• PROMPT 1:
In the text on estrogen and VEGF in the baboon endometrium, what was the microvessel paracellular cleft width 6 h after estrogen?
• PROMPT 2:
Carry on the text about estrogen and VEGF in the baboon endometrium, starting after its final sentence.

• TEXT PASSAGE:
Vascular endothelial growth factor mediates the estrogen-induced breakdown of tight junctions between and increase in proliferation of microvessel endothelial cells in the baboon endometrium

Abstract

To assess whether there is a link between estrogen, vascular endothelial growth factor (VEGF), and early aspects of uterine angiogenesis, an acute temporal study was conducted in which ovariectomized baboons were pretreated with VEGF Trap, which sequesters endogenous VEGF, and administered estradiol at time 0 h. Serum estradiol levels approximated 500 pg/ml 4-6 h after estradiol administration. VEGF mRNA levels in endometrial glandular epithelial and stromal cells were increased to values 6 h after estradiol that were 3.74 +/- 0.99-fold (mean +/- se) and 5.70 +/- 1.60-fold greater (P < 0.05), respectively, than at 0 h. Microvessel interendothelial cell tight junctions, which control paracellular permeability, were present in the endometrium at time 0 h, but not evident 6 h after estradiol administration. Thus, microvessel paracellular cleft width increased (P < 0.01, ANOVA) from 5.03 +/- 0.22 nm at 0 h to 7.27 +/- 0.48 nm 6 h after estrogen. In contrast, tight junctions remained intact, and paracellular cleft widths were unaltered in estradiol/VEGF Trap and vehicle-treated animals. Endometrial microvessel endothelial cell mitosis, i.e. percent Ki67+/Ki67- immunolabeled endothelial cells, increased (P < 0.05) from 2.9 +/- 0.3% at 0 h to 21.4 +/- 7.0% 6 h after estrogen treatment but was unchanged in estradiol/VEGF Trap and vehicle-treated animals. In summary, the estrogen-induced disruption of endometrial microvessel endothelial tight junctions and increase in endothelial cell proliferation were prevented by VEGF Trap. Therefore, we propose that VEGF mediates the estrogen-induced increase in microvessel permeability and endothelial cell proliferation as early steps in angiogenesis in the primate endometrium.

Figure 1

Serum estradiol levels (means ± se) in ovariectomized baboons after administration of estradiol (bolus iv injection at 1 μg/kg body weight and sc insertion of three SILASTIC brand capsules containing estradiol) at time 0 h (n = 10), VEGF Trap (bolus iv injection at 1 mg/kg body weight) at −24 h plus estradiol at 0 h (n = 4), or saline/hFc vehicle at 0 h (n = 8).

• Records from a collection:
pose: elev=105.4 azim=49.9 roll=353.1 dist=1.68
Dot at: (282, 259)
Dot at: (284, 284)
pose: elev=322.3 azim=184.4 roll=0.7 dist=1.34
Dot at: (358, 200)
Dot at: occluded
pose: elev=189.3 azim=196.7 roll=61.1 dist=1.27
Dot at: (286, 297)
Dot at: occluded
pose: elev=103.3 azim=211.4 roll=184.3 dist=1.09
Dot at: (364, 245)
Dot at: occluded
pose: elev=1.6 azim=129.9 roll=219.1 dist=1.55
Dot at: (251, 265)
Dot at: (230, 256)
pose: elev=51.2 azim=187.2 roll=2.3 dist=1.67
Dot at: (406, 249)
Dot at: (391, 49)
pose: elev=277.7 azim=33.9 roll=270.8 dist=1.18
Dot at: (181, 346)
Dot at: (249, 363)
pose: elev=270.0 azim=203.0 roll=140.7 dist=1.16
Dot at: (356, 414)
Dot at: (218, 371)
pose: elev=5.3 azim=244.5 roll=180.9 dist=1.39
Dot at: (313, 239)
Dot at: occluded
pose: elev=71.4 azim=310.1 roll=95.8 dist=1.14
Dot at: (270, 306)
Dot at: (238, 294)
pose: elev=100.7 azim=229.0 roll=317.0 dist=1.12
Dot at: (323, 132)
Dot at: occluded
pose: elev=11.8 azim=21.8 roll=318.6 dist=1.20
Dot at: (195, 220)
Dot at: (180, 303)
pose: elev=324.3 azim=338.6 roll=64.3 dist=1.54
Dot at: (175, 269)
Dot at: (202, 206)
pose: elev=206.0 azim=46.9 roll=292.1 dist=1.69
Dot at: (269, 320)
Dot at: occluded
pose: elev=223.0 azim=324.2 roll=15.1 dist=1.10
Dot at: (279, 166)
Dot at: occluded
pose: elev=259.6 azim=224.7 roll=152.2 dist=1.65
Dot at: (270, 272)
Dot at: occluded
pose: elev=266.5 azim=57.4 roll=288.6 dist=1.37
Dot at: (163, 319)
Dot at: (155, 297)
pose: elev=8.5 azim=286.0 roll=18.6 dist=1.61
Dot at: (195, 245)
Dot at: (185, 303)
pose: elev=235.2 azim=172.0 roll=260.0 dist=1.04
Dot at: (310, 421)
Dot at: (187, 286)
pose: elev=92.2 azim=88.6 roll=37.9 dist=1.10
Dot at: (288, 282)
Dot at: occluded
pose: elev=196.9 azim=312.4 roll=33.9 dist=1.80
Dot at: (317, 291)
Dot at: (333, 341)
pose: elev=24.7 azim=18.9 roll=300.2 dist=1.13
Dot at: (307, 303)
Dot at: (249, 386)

• EXPECTED ANSWER 1:
7.27 +/- 0.48 nm

• EXPECTED ANSWER 2:
Figure 2

Endometrial VEGF mRNA levels (fold increase vs. 0 h, means ± se) determined by real-time RT-PCR in glandular epithelial and stromal cells isolated by LCM from ovariectomized baboons treated with estradiol as detailed in the legend of Fig. 1. *, Significantly different (P < 0.05, ANOVA and Dunnett test) vs. value at 0 h.

Figure 3

Electron photomicrographs illustrating endometrial tight junctions (arrowheads) and paracellular clefts between adjacent microvessel endothelial cells of baboons 0 h (A and C) and 6 h (B and D) after administration of estradiol (A and B) or estradiol plus VEGF Trap (C and D). Scale bar, 20 nm.

Figure 4

Net gain (means ± se) in paracellular cleft width (nm) between adjacent endometrial microvessel endothelial cells of ovariectomized baboons before (0 h) and 6 h after acute administration of estradiol (E₂) (n = 10), estradiol plus VEGF Trap (n = 4), or saline/hFc vehicle (n = 8). *, Different at P < 0.001 (ANOVA and Newman-Keuls test) vs. other treatment groups.

Figure 5

Ki67 and von Willebrand factor (vWF) immunocytochemical labeling of endometrial microvessel endothelial cells in baboons at 0 h (A and B) and 6 h after the administration of estradiol (E₂) (C and D) or estradiol plus VEGF Trap (E and F). G and H, Isotype-matched secondary Ig IgM controls. Magnification, ×400.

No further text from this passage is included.